Thursday, October 10, 2019

Exterior Baseboard Trim


Here is a picture of the exterior baseboard trim that I will recreate for the rear of the house. It's critical that the water shed away from the house. Some exterior renovations get this part wrong and end up just caulking the bottom between the clapboard and base trim. That's just silly. Not the easiest cut to do on a table-saw though.


2 comments:

Seth said...

That is an interesting detail. I have not seen that style before, but it's a neat way to make a more streamlined transition while maintaining adequate water protection. Our last house had the more traditional projecting drip cap on top of a 3/4" flat board (which I believe is often called the water table). The drip cap had a groove sign in the bottom of the projecting portion to act as a capillary break and prevent watter drom being drawn along thr bottom and through the joint with the water table board below.
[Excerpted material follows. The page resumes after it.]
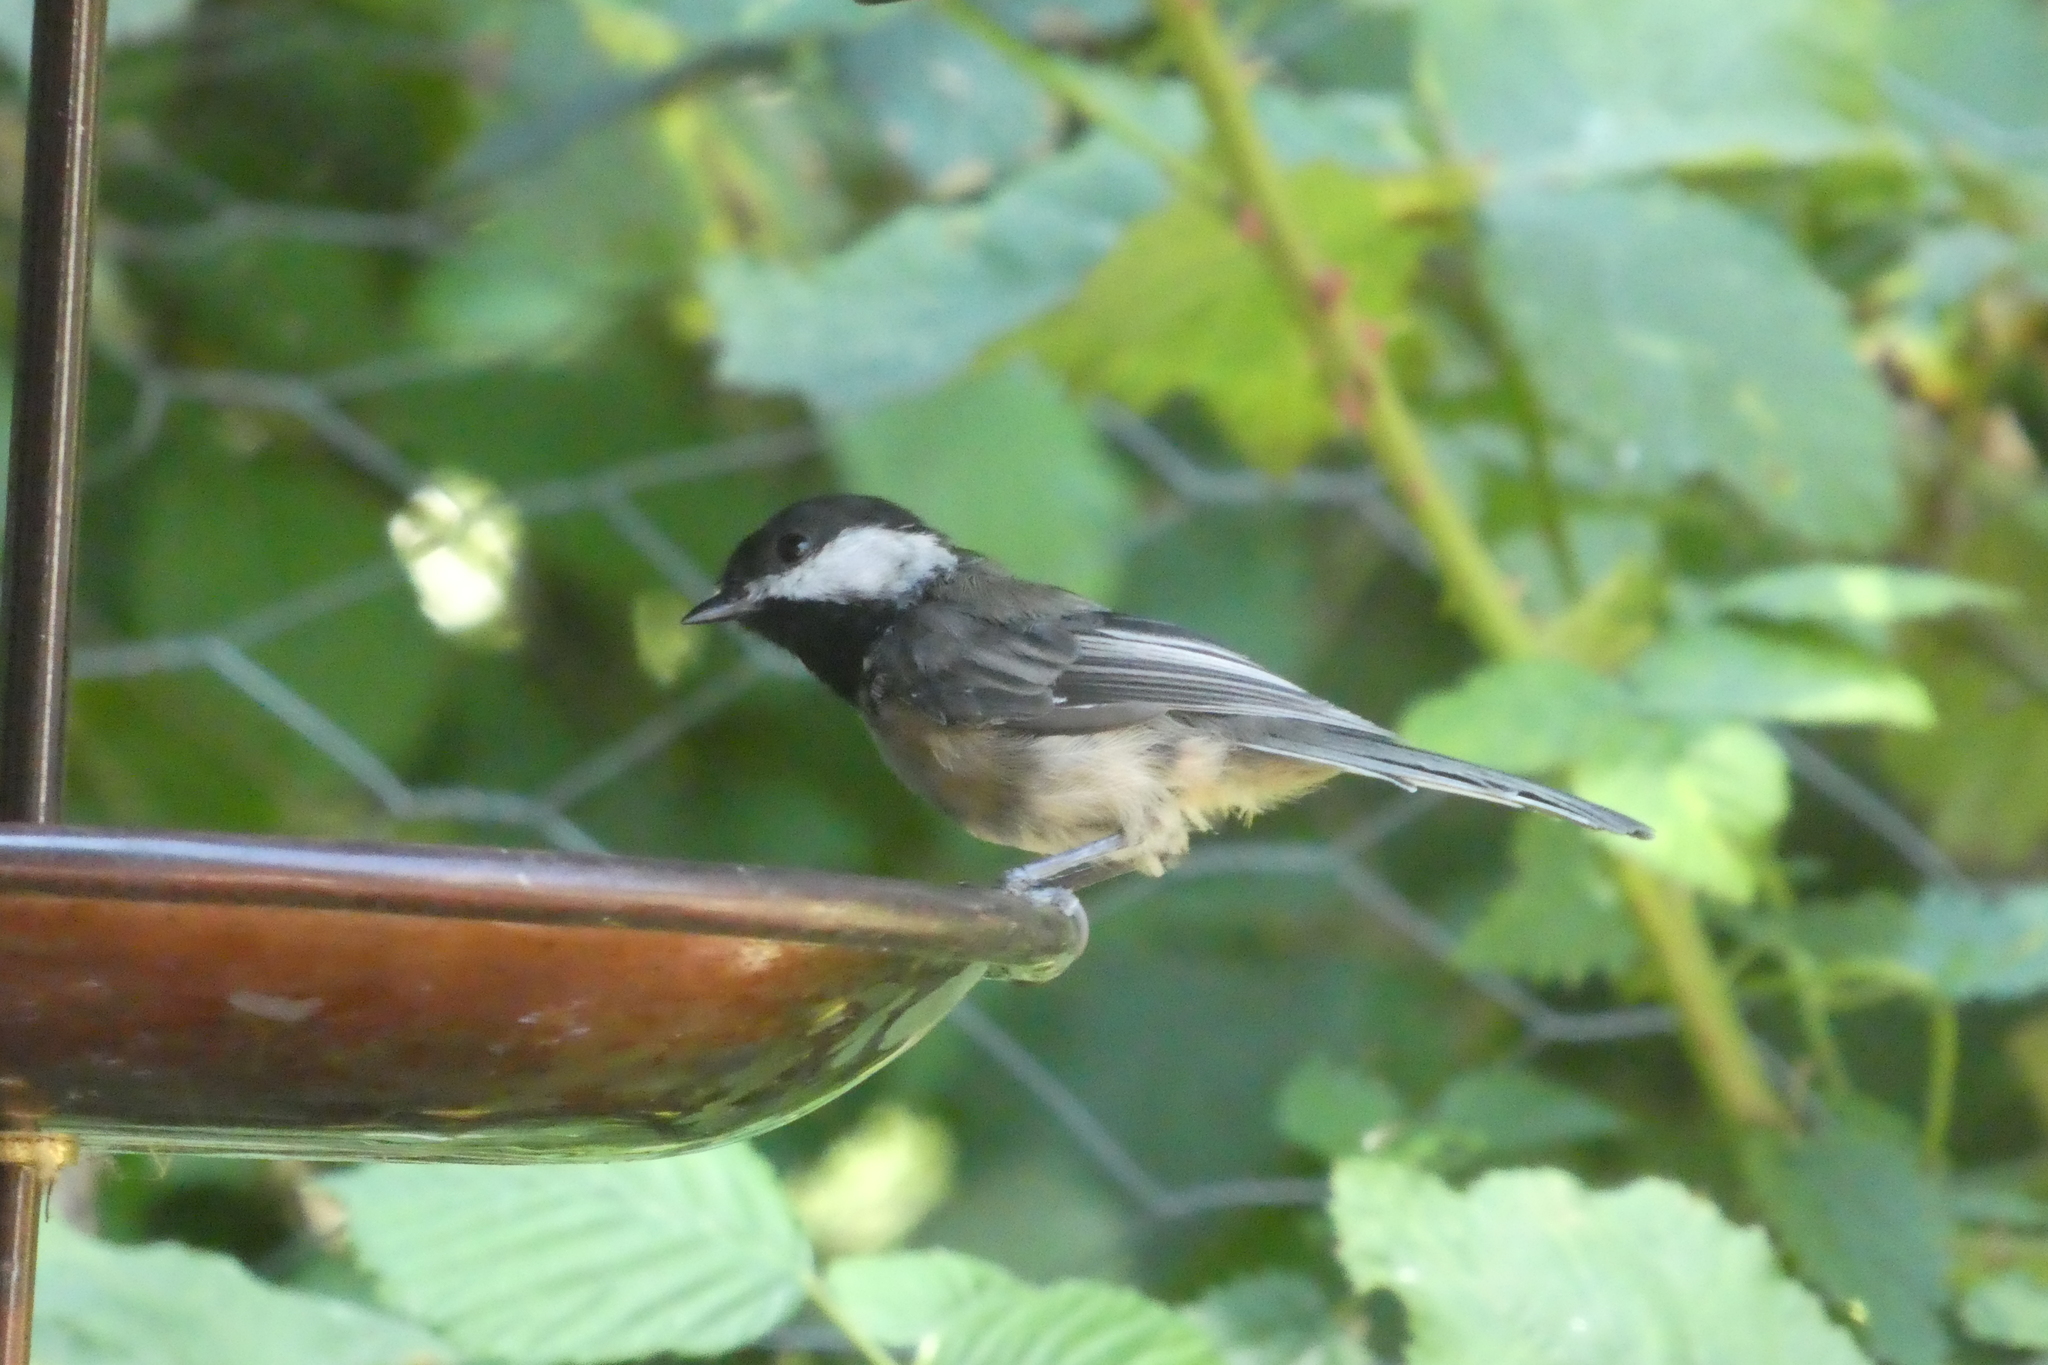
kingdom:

Nearly all of the drip edge trim had been crudely hacked off by thr asbestos siding installers, so I had to make new material when I restored the original siding. It was pretty straightforward on the table saw, even the capillary groove.

I am frustrated to see how often the average carpenter or painter gets this stuff horribly wrong, though. Either just butting the bottom clipboard into the too of the water table and caulking it, or using a narrow ripped 3/4" board projecting horizontal. All pretty much guaranteed to cause rot. I guess people cant remember that water runs downhill, and even horizontal without capillary breaks.

Our new house is all brick, but even the limestone window sills have capillary break grooves in the bottom.

American Foursquare Restoration said...

Hi Seth. Interesting. You were able to make this cut with just a table saw? I'm obviously over thinking it here and will give it a shot. I would LOVE to have an all brick or stone house. Less exterior painting sounds great to me!